Hydrogen is everywhere — in air, water — but it takes energy to separate it. If hydrogen is produced through processes that do not emit green house gases, such hydrogen is called ‘green hydrogen’.

How to produce green hydrogen? Here are the various ways of doing it.

Biomass route

Green hydrogen can be produced by gasification of biomass. A Varanasi-based company called Biezel Green produces gasifiers. Biezel Green’s ‘thermally accelerated anaerobic digesters’ can produce 40 grams of hydrogen from one kilogram of biomass, but can also yield an assortment of by-products such as methane and biochar. Some experts believe that biomass gasification is a good option for India as it can fetch farmers a steady income. But the big challenge here is to ensure uninterrupted availability of biomass.

Electrolysis

Splitting of water into hydrogen and oxygen is the most trusted route of producing green hydrogen. This technology has been around for decades. It involves supplying electrons (through electricity) to disturb the tight bond between two hydrogen and one oxygen atom, so that the hydrogen separates itself out.

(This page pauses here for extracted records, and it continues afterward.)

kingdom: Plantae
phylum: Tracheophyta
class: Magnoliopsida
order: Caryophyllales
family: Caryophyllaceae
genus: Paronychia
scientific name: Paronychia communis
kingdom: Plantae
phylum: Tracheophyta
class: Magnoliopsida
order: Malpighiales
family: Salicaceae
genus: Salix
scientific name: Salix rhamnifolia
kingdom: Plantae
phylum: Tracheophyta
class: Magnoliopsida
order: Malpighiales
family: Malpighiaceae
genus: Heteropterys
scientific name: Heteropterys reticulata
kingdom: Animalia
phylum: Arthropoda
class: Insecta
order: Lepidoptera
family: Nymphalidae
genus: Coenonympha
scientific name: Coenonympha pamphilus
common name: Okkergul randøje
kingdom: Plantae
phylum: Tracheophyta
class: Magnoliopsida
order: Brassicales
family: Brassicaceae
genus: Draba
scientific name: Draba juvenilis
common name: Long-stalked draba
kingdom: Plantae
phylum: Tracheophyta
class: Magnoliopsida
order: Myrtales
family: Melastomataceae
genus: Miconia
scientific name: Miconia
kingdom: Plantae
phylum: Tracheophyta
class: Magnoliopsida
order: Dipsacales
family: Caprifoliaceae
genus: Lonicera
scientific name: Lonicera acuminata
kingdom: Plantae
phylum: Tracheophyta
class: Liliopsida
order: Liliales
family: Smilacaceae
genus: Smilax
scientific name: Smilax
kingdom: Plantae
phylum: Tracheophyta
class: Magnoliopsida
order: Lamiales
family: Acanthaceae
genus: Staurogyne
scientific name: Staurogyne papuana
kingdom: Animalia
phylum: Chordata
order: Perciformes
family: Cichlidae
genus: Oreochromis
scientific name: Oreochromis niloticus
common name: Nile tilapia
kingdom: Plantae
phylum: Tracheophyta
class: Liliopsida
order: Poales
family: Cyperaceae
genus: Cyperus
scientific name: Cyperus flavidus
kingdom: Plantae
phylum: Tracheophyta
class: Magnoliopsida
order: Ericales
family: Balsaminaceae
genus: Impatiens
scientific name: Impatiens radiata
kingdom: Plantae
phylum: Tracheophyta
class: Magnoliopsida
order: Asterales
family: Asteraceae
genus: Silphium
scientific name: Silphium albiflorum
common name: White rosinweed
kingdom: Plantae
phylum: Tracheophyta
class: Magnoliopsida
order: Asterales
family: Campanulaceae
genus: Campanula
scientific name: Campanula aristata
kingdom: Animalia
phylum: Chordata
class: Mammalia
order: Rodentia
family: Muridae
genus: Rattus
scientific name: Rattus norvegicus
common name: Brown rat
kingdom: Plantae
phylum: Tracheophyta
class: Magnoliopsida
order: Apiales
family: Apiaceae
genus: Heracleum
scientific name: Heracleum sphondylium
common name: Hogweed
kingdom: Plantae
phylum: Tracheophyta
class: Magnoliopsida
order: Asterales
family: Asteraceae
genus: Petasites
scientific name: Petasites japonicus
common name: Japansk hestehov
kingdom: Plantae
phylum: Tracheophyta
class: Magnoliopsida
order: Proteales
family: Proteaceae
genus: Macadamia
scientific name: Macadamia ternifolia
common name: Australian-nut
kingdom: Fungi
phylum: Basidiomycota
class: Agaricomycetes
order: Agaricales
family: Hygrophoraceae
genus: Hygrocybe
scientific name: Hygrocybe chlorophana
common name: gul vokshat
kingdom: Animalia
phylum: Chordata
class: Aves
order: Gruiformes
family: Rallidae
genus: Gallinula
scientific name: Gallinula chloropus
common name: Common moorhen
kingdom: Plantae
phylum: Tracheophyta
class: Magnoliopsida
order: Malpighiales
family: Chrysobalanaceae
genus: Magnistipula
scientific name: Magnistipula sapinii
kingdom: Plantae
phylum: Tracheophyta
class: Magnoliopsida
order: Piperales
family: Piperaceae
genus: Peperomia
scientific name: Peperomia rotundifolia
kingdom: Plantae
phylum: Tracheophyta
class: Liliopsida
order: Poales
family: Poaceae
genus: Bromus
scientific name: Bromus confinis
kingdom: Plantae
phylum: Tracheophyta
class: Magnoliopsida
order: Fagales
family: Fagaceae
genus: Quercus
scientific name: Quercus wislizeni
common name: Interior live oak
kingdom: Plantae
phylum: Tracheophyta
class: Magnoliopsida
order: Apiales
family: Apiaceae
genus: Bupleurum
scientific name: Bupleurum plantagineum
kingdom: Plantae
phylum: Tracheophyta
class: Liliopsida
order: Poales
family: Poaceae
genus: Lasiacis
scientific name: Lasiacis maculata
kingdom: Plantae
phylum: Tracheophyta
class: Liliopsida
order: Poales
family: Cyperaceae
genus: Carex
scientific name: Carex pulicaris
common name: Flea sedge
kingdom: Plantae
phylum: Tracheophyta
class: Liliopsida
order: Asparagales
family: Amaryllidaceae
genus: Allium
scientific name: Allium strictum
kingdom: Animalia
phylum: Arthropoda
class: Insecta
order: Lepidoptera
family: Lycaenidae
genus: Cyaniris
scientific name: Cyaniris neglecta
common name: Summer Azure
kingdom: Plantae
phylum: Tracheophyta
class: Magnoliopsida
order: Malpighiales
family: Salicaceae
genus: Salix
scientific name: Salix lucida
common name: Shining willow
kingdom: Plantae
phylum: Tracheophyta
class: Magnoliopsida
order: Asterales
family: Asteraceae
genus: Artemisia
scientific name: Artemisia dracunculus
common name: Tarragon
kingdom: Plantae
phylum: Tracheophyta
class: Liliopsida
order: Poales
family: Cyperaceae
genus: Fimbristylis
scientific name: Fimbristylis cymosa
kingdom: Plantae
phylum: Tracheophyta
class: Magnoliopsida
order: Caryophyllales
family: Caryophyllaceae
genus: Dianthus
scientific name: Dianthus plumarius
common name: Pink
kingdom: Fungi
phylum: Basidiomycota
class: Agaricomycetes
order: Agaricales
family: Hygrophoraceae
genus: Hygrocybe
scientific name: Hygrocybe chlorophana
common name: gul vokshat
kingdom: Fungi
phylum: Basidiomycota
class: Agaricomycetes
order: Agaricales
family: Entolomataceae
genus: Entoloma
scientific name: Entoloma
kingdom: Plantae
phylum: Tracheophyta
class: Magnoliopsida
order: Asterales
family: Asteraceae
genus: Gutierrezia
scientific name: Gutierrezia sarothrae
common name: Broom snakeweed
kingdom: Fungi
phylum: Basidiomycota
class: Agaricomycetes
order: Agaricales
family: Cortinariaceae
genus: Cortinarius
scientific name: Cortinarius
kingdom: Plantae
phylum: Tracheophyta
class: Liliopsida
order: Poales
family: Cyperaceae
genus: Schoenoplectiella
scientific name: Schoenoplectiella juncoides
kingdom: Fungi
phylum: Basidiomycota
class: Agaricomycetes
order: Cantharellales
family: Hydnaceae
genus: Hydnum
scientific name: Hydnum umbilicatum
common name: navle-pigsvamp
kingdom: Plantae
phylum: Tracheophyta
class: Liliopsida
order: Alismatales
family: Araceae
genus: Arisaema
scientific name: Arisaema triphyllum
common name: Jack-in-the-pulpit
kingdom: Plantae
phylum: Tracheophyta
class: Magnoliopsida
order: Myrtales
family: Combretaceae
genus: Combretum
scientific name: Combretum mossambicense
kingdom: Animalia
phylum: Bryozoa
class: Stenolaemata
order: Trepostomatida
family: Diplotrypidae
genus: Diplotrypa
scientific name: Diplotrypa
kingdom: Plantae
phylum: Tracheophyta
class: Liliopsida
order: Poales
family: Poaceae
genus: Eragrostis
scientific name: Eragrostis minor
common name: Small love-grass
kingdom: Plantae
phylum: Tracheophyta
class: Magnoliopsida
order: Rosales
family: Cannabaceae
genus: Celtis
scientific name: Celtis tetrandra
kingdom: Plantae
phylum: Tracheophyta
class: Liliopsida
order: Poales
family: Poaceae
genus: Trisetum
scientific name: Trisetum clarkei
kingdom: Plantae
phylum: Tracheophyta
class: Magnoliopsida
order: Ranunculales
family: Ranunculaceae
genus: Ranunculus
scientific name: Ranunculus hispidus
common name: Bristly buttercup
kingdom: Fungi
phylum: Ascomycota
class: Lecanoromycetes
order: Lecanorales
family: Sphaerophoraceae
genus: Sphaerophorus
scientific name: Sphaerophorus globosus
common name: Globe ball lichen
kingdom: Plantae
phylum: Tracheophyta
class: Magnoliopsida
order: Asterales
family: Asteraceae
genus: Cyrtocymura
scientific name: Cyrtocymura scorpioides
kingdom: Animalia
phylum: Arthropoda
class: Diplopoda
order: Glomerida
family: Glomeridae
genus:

There are three established electrolysis technologies in the market but a better fourth one is being perfected.

The ‘alkaline electrolysers’ are the most mature ones but they are the least efficient in terms of energy. It also calls for high maintenance costs because the electrodes degrade in a corrosive environment and are slow to react to fluctuating power.

The ‘proton exchange membrane’ (PEM) technology is more efficient but it features precious metals like platinum. Therefore, the biggest problem with PEM is the high capital cost.

The ‘solid oxide electrolysers’ operates at very high temperatures — between 600 and 1,000 degrees — and hence consume less electricity. Its conversion efficiency is also the highest. On the flipside, the ‘high temperature’ brings its own challenges — longer start-up and break-in time, mechanical instability due to thermal stress and degradation of cell components.

New and efficient

The fourth technology, which is still emerging, is the ‘anion exchange membrane’ (AEM) electrolysers. Think of it as PEM without the costly precious metals for electrodes. AEM is cheaper and efficient, but it comes with its own problems. According to the ‘Green Hydrogen Cost Reduction’ report released by the International Renewable Energy Agency last year, “the AEM membrane has chemical and mechanical stability problems, leading to unstable lifetime profiles. Moreover, performance is not as good as expected yet, mostly due to low AEM conductivity, poor electrode architectures and slow catalyst kinetics”.

The alternatives

Are there other ways of producing green hydrogen? Yes, there are. For example, in 2007, the Bhabha Atomic Research Centre (BARC) worked on an ‘Indian high temperature reactor programme’ for the production of hydrogen, with uranium as fuel (TRISO fuel, which is a combination of uranium, carbon and oxygen). BARC designed a reactor that would operate at 18 MW of power and produce 80,000 cubic metres an hour of hydrogen and 375 cubic metres of drinking water. IV Dulera and RK Sinha of BARC made a presentation on this at an ‘International Conference on Non-electric applications of nuclear power’ held in Japan in April 2007. But the programme seems to have died down, presumably because hydrogen was not such a hot topic back then. BARC has not responded to businessline’s queries about reviving the programme.